Bei einem Schrott-Netzteile musste ich nach ungeplanten Stecker-Abziehen das BIOS des Mainboards neu flashen, das war aber der einzige Vorfall.


----------



## klyer (9. Juni 2009)

was ich höchstens gemacht habe, is nen lüfter aufs mainboard, aber mehr hab ich mir auch nich zugetraut 
mfg


----------



## Mexxim (9. Juni 2009)

SATA Laufwerke sind grundsetzlich Hot-Plug fähig. 
auch das ziehen des Kaltgerätesteckers ist kein problem. 
Das entfernen des P4/ATX steckers würde ich doch mal lieber sein lassen .
weiterhin ist das entfernen/anfügen von Lüftern am Mobo nich besonders gut für selbíges, wenn die lüfter aber am NT hängen ist es kein problem ..

mfg,
Mexxim


----------



## Stefan Payne (9. Juni 2009)

Meinst du das ganze primärseitig oder sekundärseitig?
Beides ist kein größeres Problem.

Bei der Sekundärseitigen kanns höchstens zu 'nem stärkeren Spannungsabfall kommen, was dann zu einem Absturz führt bzw führen kann.


----------



## Olstyle (9. Juni 2009)

Mexxim schrieb:


> SATA Laufwerke sind grundsetzlich Hot-Plug fähig.
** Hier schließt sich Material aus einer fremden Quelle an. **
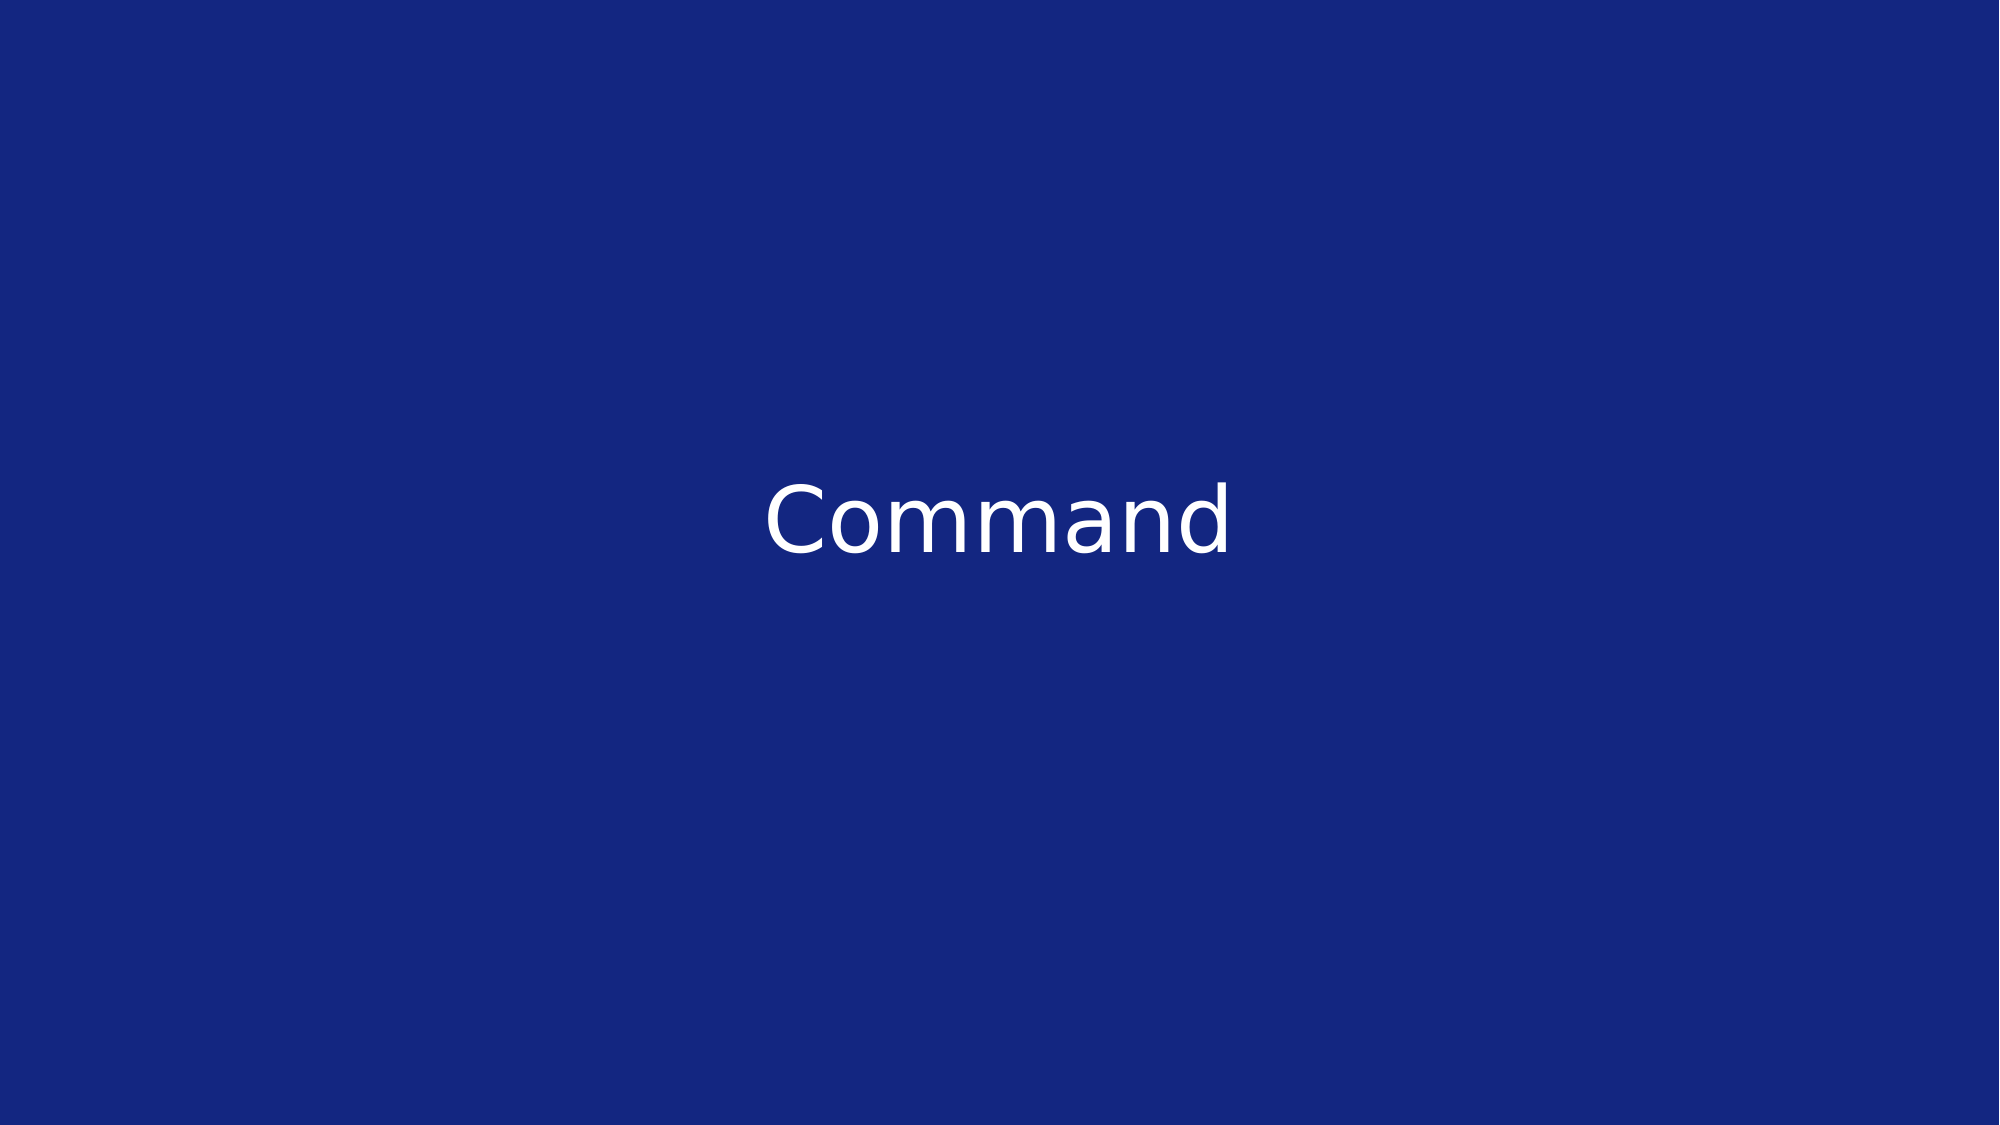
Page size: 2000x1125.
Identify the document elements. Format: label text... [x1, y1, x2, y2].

title Command [99, 427, 1900, 616]
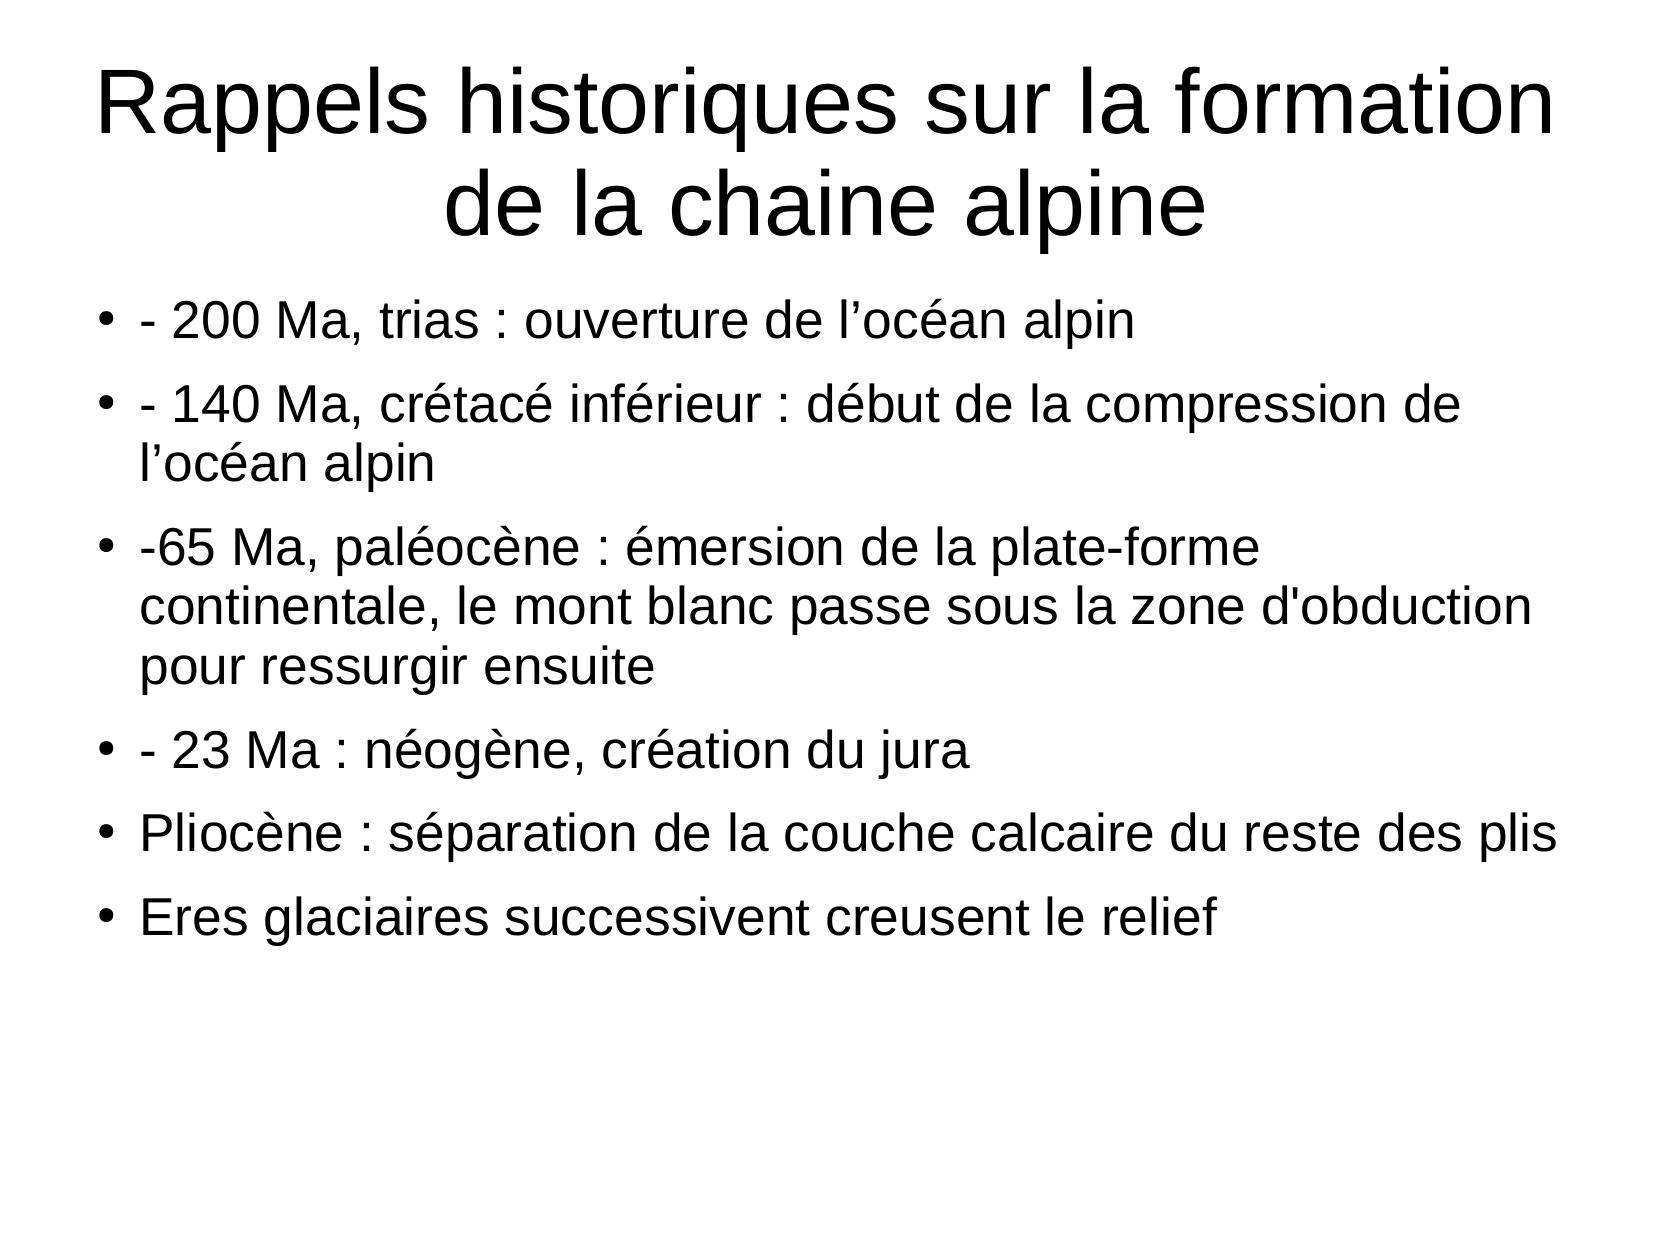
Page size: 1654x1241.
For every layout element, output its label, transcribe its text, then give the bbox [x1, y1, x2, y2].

HotPlug beruht drauf dass der Stecker verschieden lange Kontakte hat. Ist der erste dann nicht mehr verbunden kann das Gerät reagieren bevor der ganze Strom weg ist. Klaust du dagegen dem ganzen PC den Strom ist diese Denkpause nicht da.

Gestern hat es der SSD im HTPC die Firmware zerschossen als meine Mum im laufenden Betrieb den Netzschalter umgelegt hat. Eine genaue Erklärung hab ich dafür zwar nicht, aber das wäre schon mal ein Grund nicht den Netzstecker zu ziehen(für das NT ist das quasi das gleiche) da auf die Art nicht nur die aktuell bearbeiteten, sondern alle Daten weg waren(Firmwareflash setzt einen kompletten Reset aller Speicherchips) voraus.


----------



## Akkuschrauber (9. Juni 2009)

Also ich hab mal ausversehen während des Betriebs meine Steckdose ausgeschaltet. Der PC ging dann zwar nicht mehr an, aber nach einer Windows-Reperaturinstallation war alles wieder in Ordnung.
Des weiteren hab ich mal vergessen den Stromstecker der Graka einzustecken. Ich denk mir beim Windows-Start noch:"Was is da nur so laut..." Bis heute läuft alles noch einwandfrei.


----------



## ole88 (9. Juni 2009)

also zum marode sicherungen, deswegen hat es die 12volt schiene meines bequiet gekillt, ich bekomm morgen mein austausch gerät (juhu endlich oc) also ich weiß nicht wieso das ein netzteil schädigt wenn es die sicherung raushaut aber anscheinend tut es dem ganzen nicht so gut.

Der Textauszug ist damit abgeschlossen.